Tinja dan urine dari
hewan yang tertular dapat sebagai sarana penularan penyakit, misalnya saja
penyakit anthrax melalui kulit manusia yang terluka atau tergores.Spora anthrax
dapat tersebar melalui darah atau daging yang belum dimasak yang mengandung
spora. Kasus anthrax sporadik pernah terjadi di Bogor tahun 2001 dan juga
pernah menyerang Sumba Timur tahun 1980 dan burung unta di Purwakarta tahun
2000 (Soeharsono. 2002).
2.3
Daur
Nitrogen
Daur
nitrogen merupakan salah satu dari daur biogeokimia. Daur biogeokimia merupakan
rangkaian perubahan bentuk unsur-unsur kimia yang melibatkan komponen-komponen
biotik dan abiotik dari ekosistem. Fungsi daur biogeokimia adalah sebagai daur materi
yang mengembalikan semua unsur-unsur kimia yang sudah terpakai oleh semua yang
ada di bumi baik komponen biotik maupun komponen abiotik, sehingga kelangsungan
hidup di bumi dapat terjaga. Berdasarkan macamnya daur biogeokimia terbagi
menjadi lima, yaitu daur fosfor, daur karbon, daur oksigen, daur sulfur dan
daur nitrogen (Cotton dan Wilkinson. 1989).
Nitrogen merupakan unsur terpenting,
karena menjadi penyusun asam amino dan asam nukleat. Nitrogen merupakan unsur
makro pertumbuhan tanaman. Kekurangan nitrogen mengakibatkan daun menguning dan
buah menjadi kecil. Tanaman yang kekurangan nitrogen membutuhkan asupan pupuk
nitrogen yang cukup (Suryadientina. 2009).

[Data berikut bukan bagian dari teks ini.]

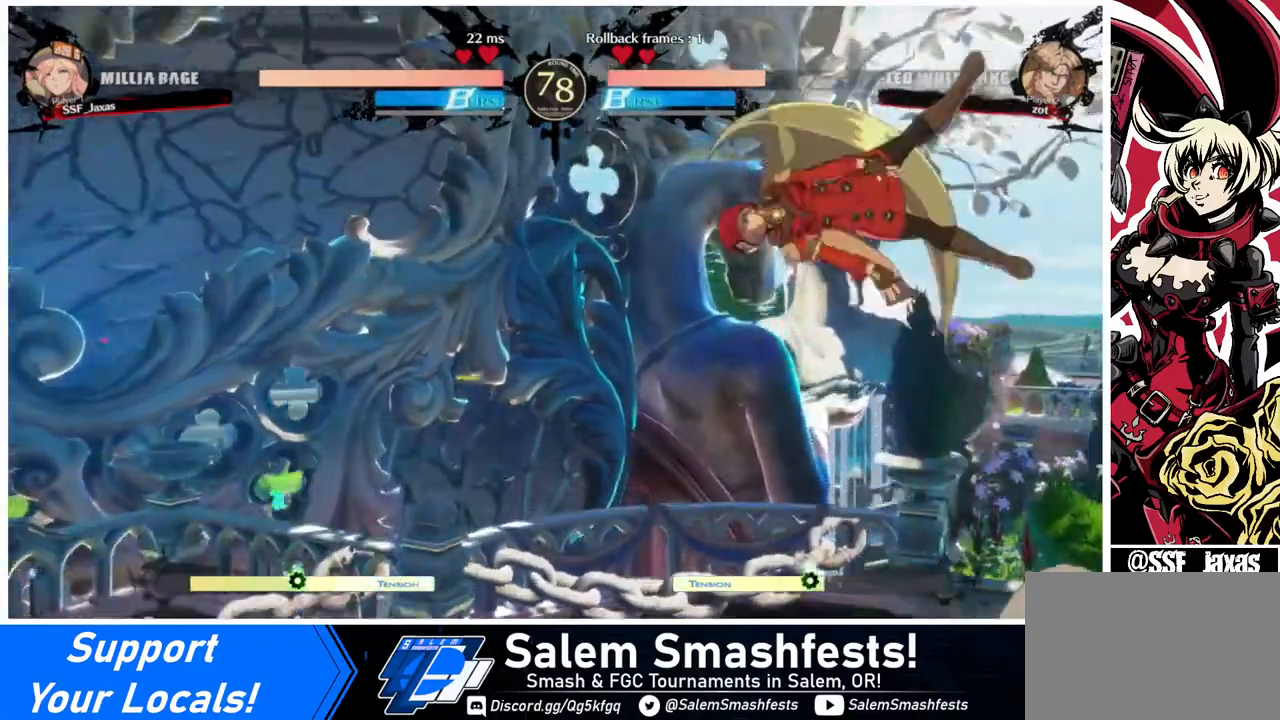
{"buttons": [], "events": [[40, "DPAD_LEFT", "down"], [160, "R1", "down"], [240, "DPAD_LEFT", "up"], [240, "R1", "up"], [320, "DPAD_RIGHT", "down"], [480, "DPAD_RIGHT", "up"]]}
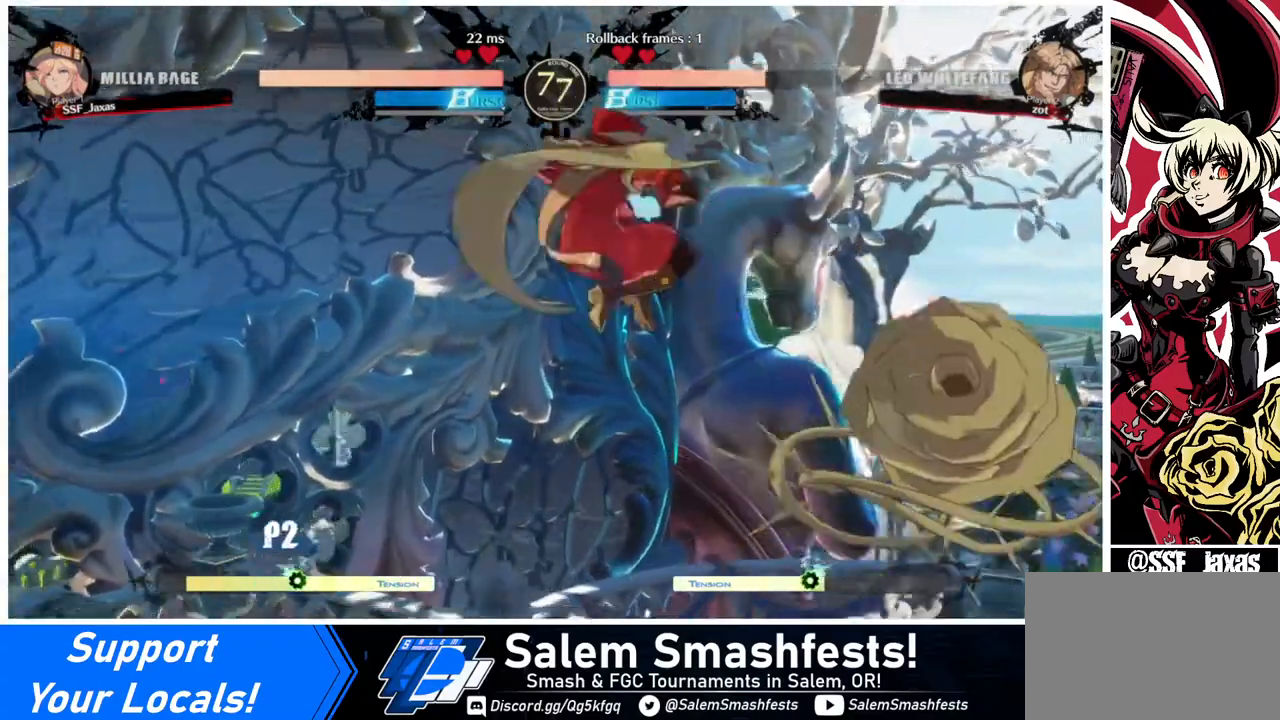
{"buttons": ["DPAD_DOWN"], "events": [[160, "SQUARE", "down"], [280, "SQUARE", "up"], [320, "DPAD_DOWN", "down"]]}
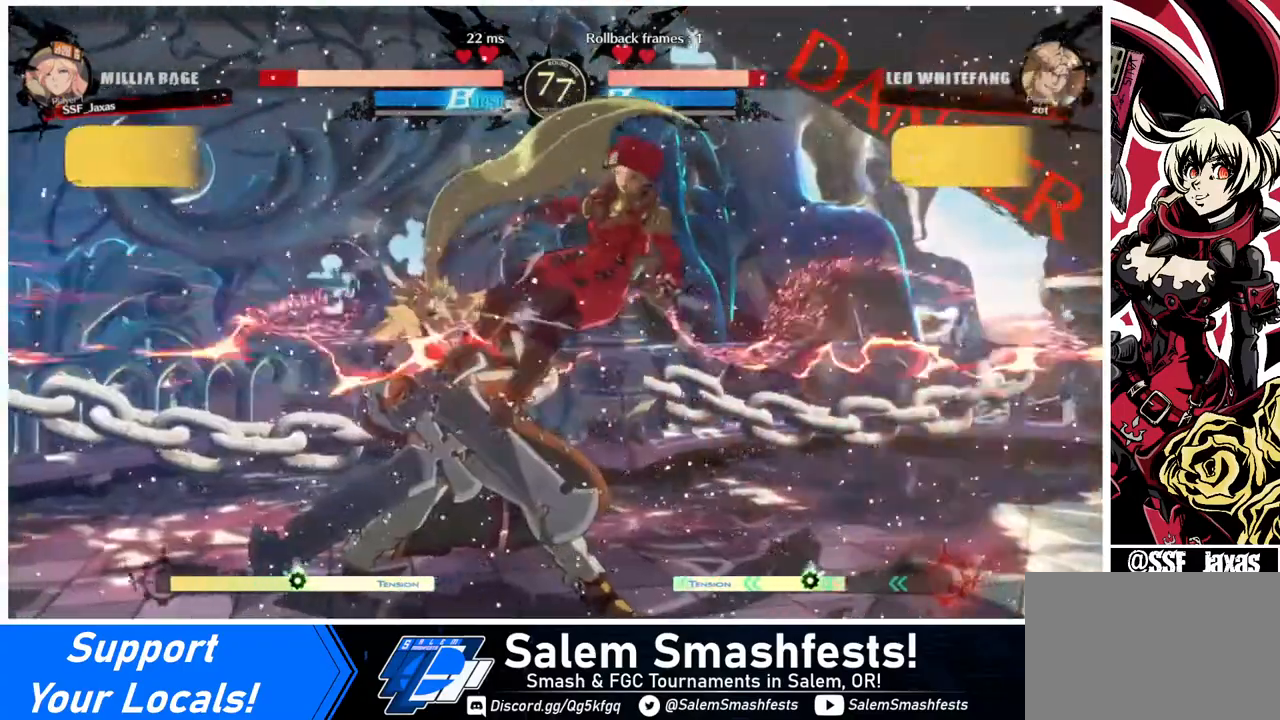
{"buttons": ["SQUARE", "DPAD_RIGHT"], "events": [[320, "DPAD_RIGHT", "down"], [360, "DPAD_DOWN", "up"], [400, "SQUARE", "down"]]}
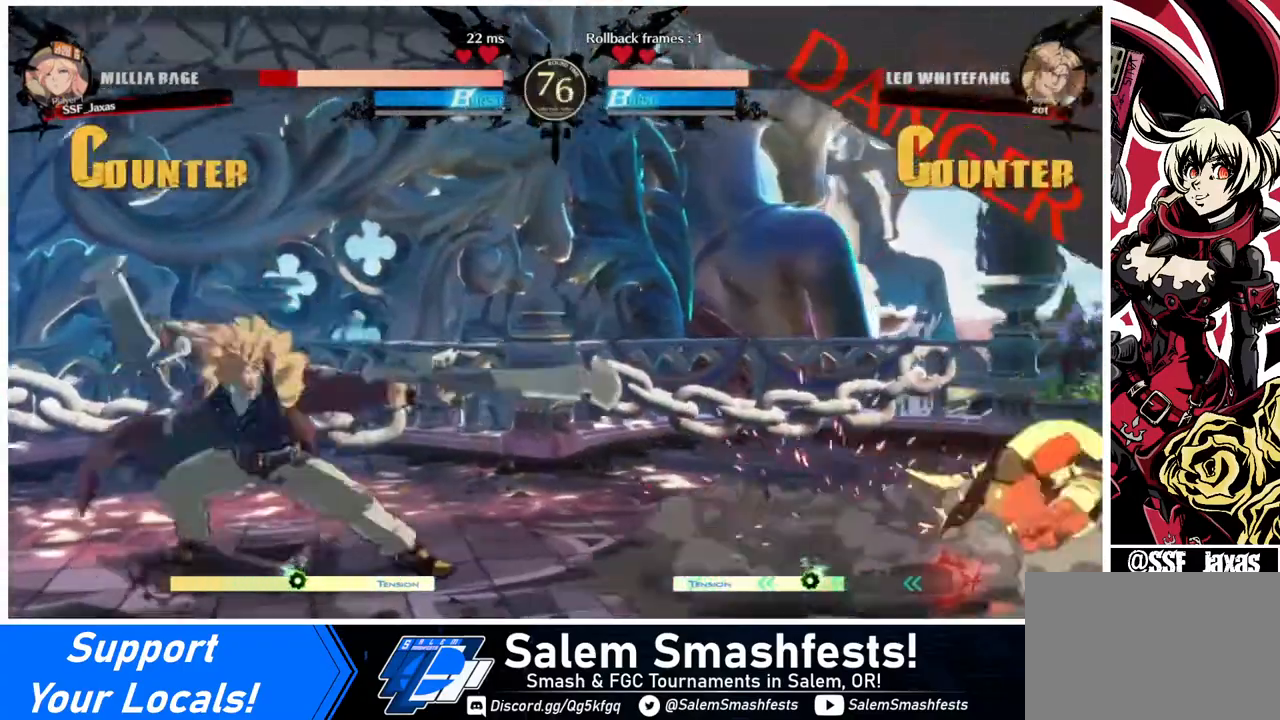
{"buttons": [], "events": [[40, "SQUARE", "up"], [480, "DPAD_RIGHT", "up"]]}
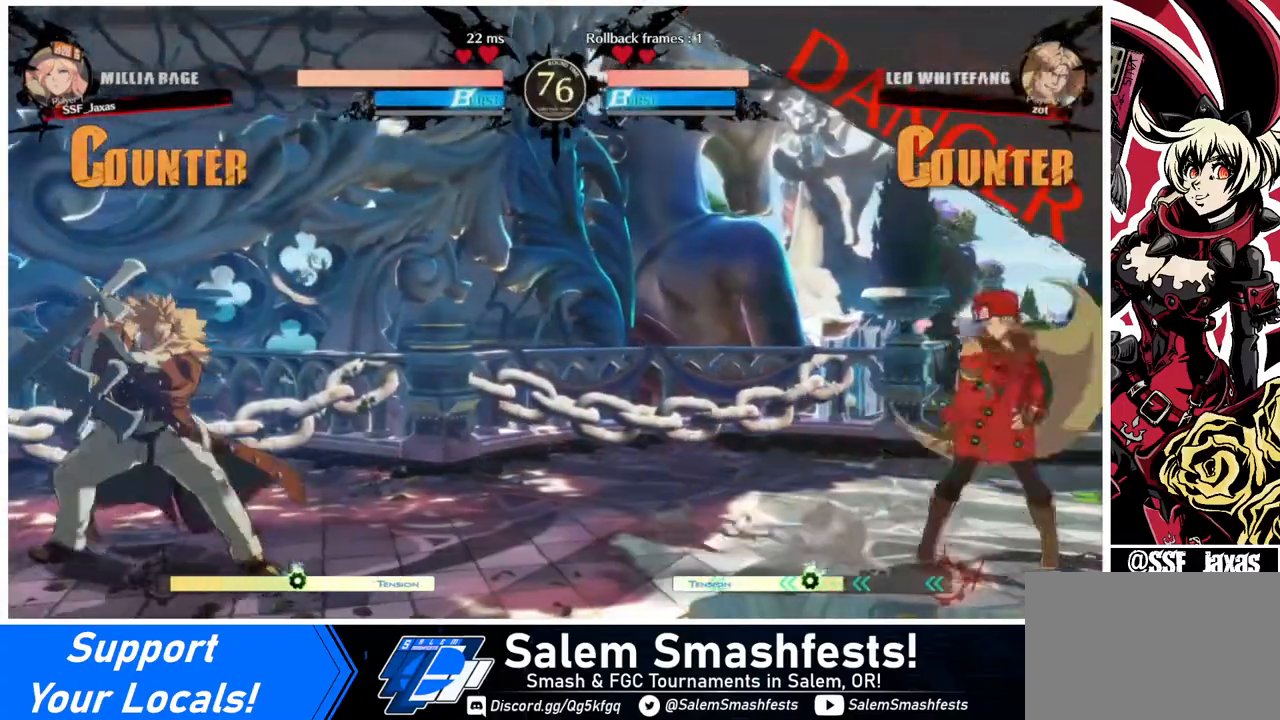
{"buttons": ["DPAD_LEFT"], "events": [[80, "DPAD_LEFT", "down"], [280, "DPAD_LEFT", "up"], [280, "DPAD_RIGHT", "down"], [440, "DPAD_RIGHT", "up"], [520, "DPAD_LEFT", "down"]]}
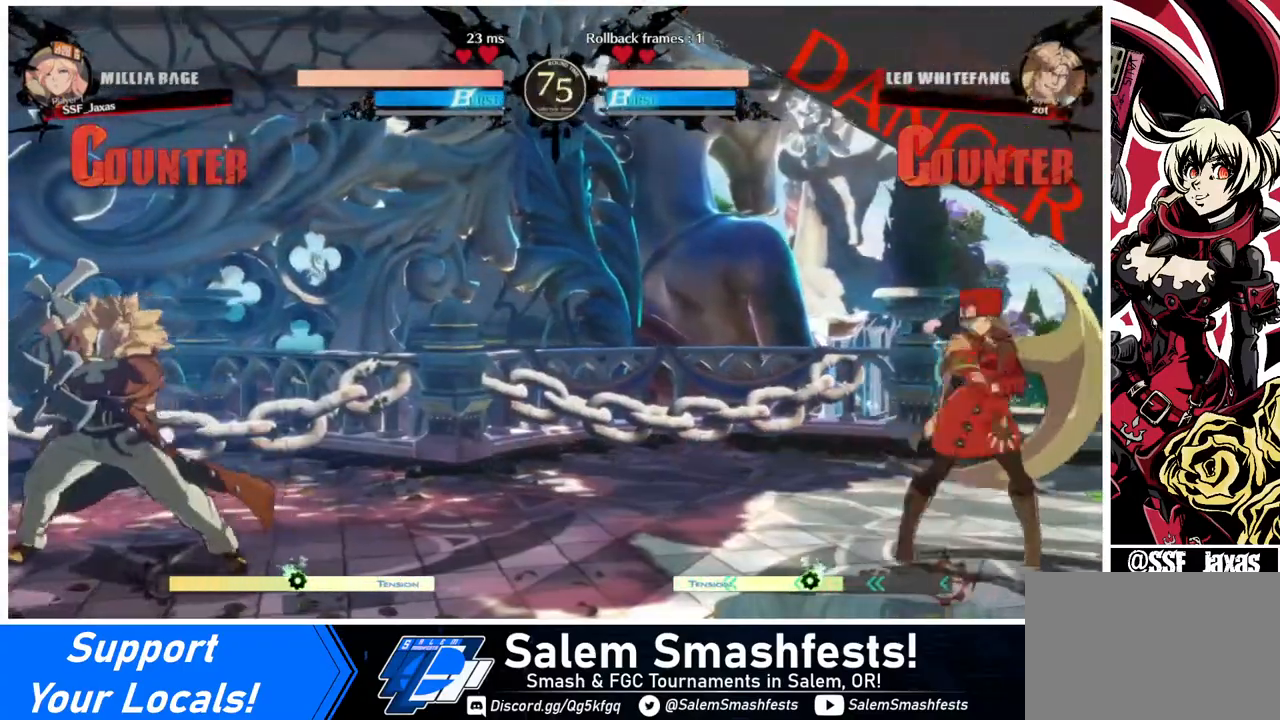
{"buttons": ["CROSS", "DPAD_LEFT"], "events": [[80, "DPAD_LEFT", "up"], [120, "DPAD_LEFT", "down"], [440, "CROSS", "down"]]}
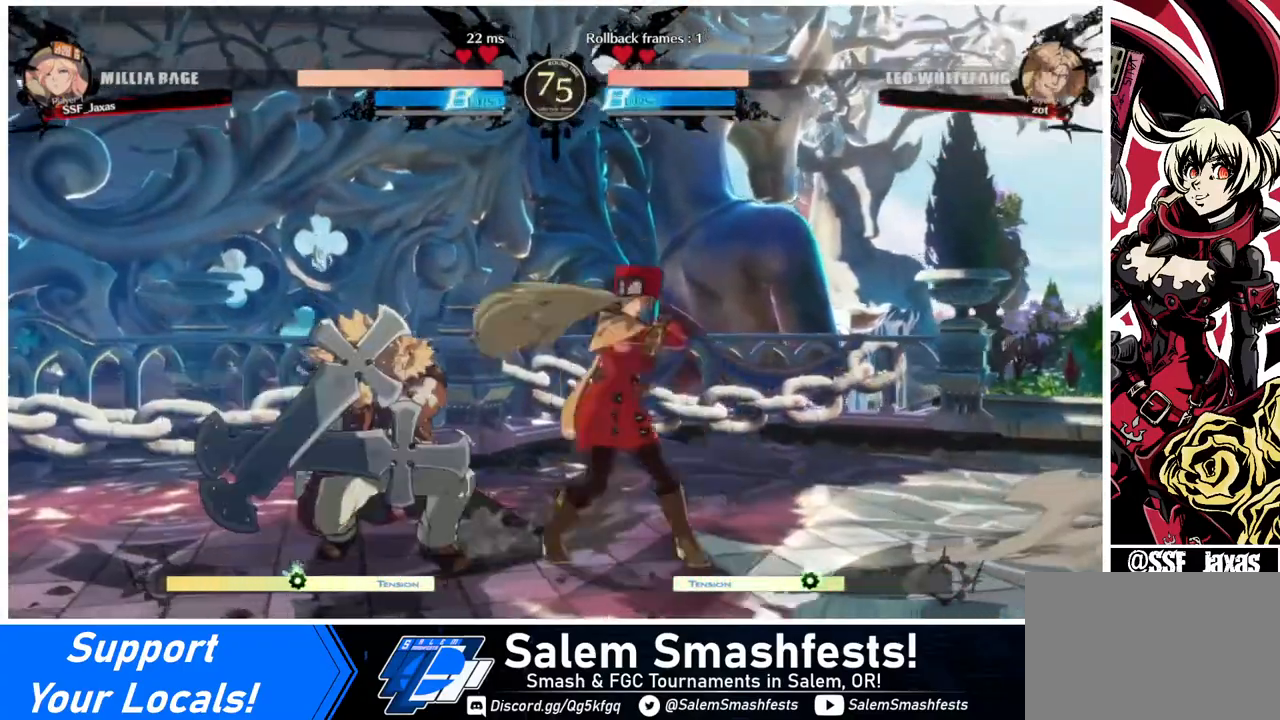
{"buttons": [], "events": [[40, "CROSS", "up"], [40, "DPAD_DOWN", "down"], [40, "DPAD_LEFT", "up"], [160, "DPAD_RIGHT", "down"], [200, "CROSS", "down"], [200, "DPAD_DOWN", "up"], [360, "CROSS", "up"], [400, "DPAD_RIGHT", "up"]]}
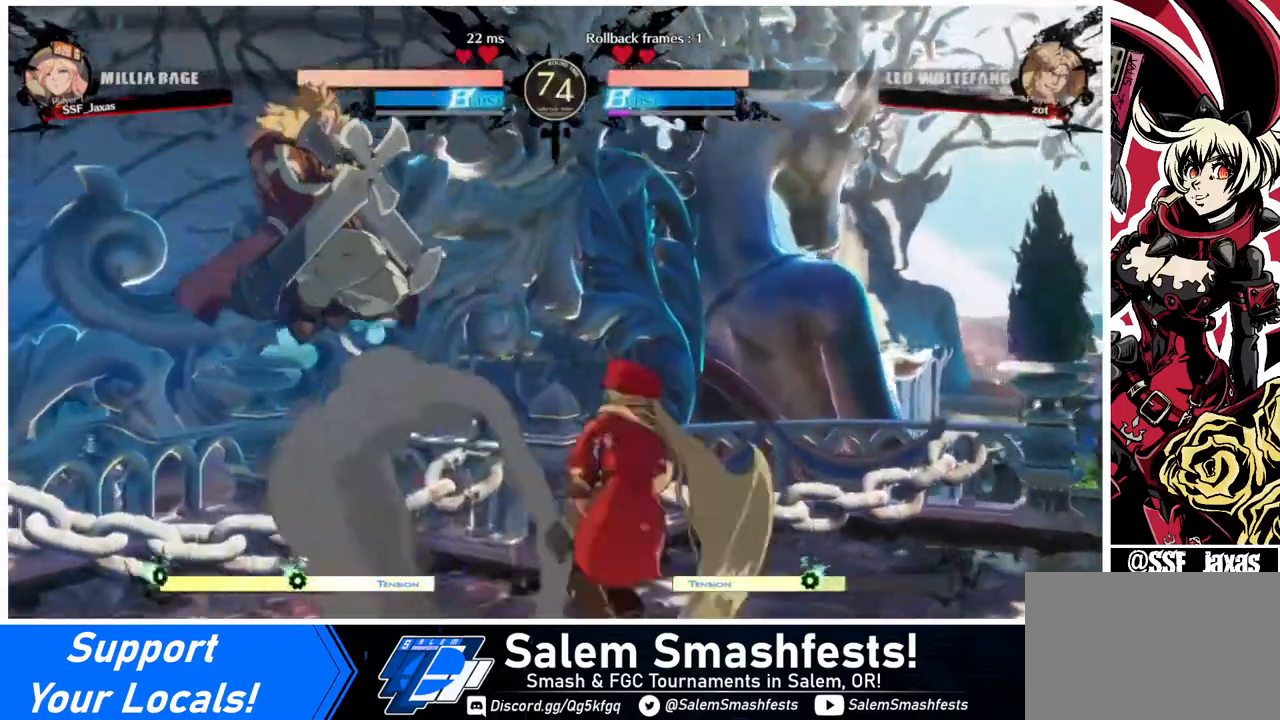
{"buttons": ["CIRCLE", "L1", "DPAD_LEFT"], "events": [[200, "DPAD_LEFT", "down"], [240, "CIRCLE", "down"], [240, "L1", "down"]]}
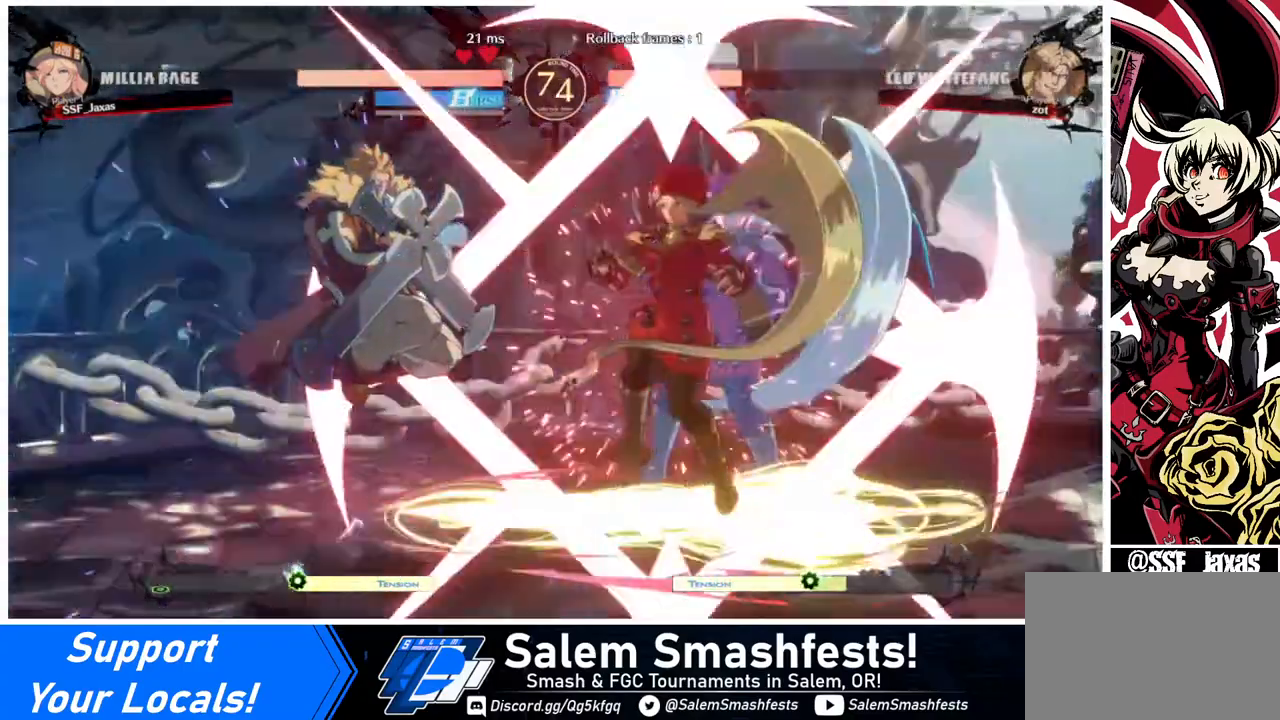
{"buttons": ["DPAD_LEFT"], "events": [[160, "L1", "up"], [200, "CIRCLE", "up"]]}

Sumber nitrogen terbesar adalah N2
di atmosfer bumi. Namun molekul ini relative stabil atau sukar bereaksi
sehingga dibutuhkan energy besar untuk memecahnya. Proses pemecahan nitrogen di udara secara alami bisa
terjadi melalui:
1.
Petir
memiliki energi yang besar untuk memecah nitrogen, sehingga dapat bersenyawa
dengan oksigen membentuk nitrat. Nitrat jatuh ke tanah dan menjadi unsur hara
yang menyuburkan tanaman.
2.
Fiksasi
oleh miroorganisme pengikat nitrogen. Umumnya tidak ada makhluk hidup yang mampu memanfaatkan nitrogen secara
langsung dari udara, namun ada beberapa bakteri yang memfiksasi nitrogen dan
mengubahnya menjadi nitrat. Bakteri ini bersimbiosis mutualistik, artinya
saling menguntungkan. Bakteri mendapatkan tempat hidup dan tanaman memperoleh
kebutuhan hara, yaitu nitrogen (Suryadientina. 2009).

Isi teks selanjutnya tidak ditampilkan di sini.